Work request 1:
How would you translate this sentence from the inference sub-routine text into Spanish: "That means we can view these two models as one big model with two flows."
Work request 2:
Answer these questions from the inference sub-routine text:
(a) Which model's sub-routine is shown?
(b) In what kind of file are the two models compiled together?
(c) What value is given to the output port in the configuration?
Work request 3:
According to the inference sub-routine text, why can the two models be viewed as one big model with two flows? Answer in one to three sentences.

After we have our common inference sub-routine, we here implement our full inference sub-routine which includes pre-processing and post-processing for each model separately. Because of pre-processing and post-processing of both models we used are similar, we show only one sub-routine (model 0) here.

In this example, two models are compiled together in the same DFP file with no hardware resources overlapped. That means we can view these two models as one big model with two flows.

  RunInferenceConfig config;
  config.model_id = MODEL_ID; // model 0
  config.group_id = GROUP_ID; // device 0
  config.iport = 1; // input port 1 (flow 1)
  config.ifmap = ifmap; // input feature map
  config.oport = 1; // output port 1 (flow 1)
  config.ofmap = ofmap; // output feature map
  config = RunInferenceConfig()
  config.model_id = MODEL_ID # model 0
  config.group_id = GROUP_ID # device 0
  config.iport = 1 # input port 1 (flow 1)
  config.ifmap = ifmap # input feature map
  config.oport = 1 # output port 1 (flow 1)
  config.ofmap = ofmap # output feature map

The only thing to be noticed is that we still use one model instead of two model contexts but with different input and output port setup to represent different models.

Given data:
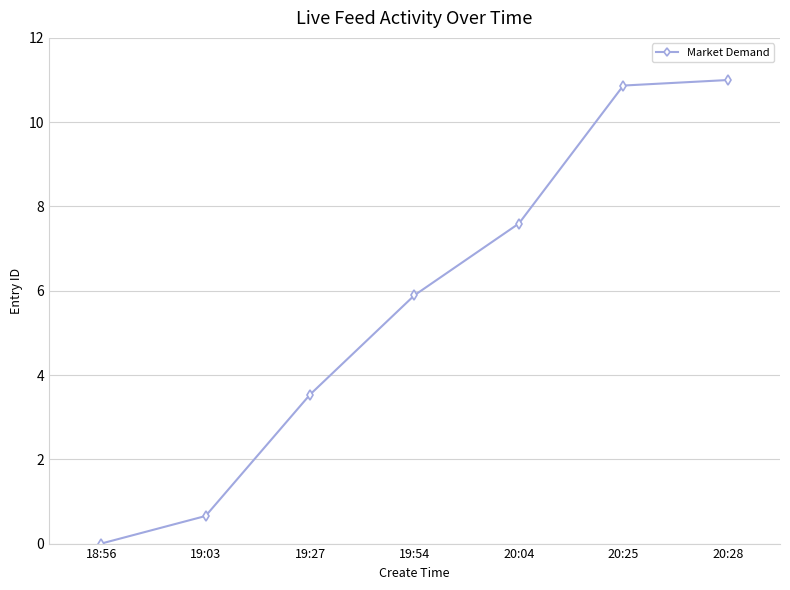

The chart shows a value of 0.0 at 18:56. True or false?

True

Worked solution 1:
Eso significa que podemos ver estos dos modelos como un gran modelo con dos flujos.

Worked solution 2:
(a) Model 0.
(b) A DFP file.
(c) 1.

Worked solution 3:
The two models are compiled together in the same DFP file, and their hardware resources do not overlap. That is why they can be treated as one big model with two flows.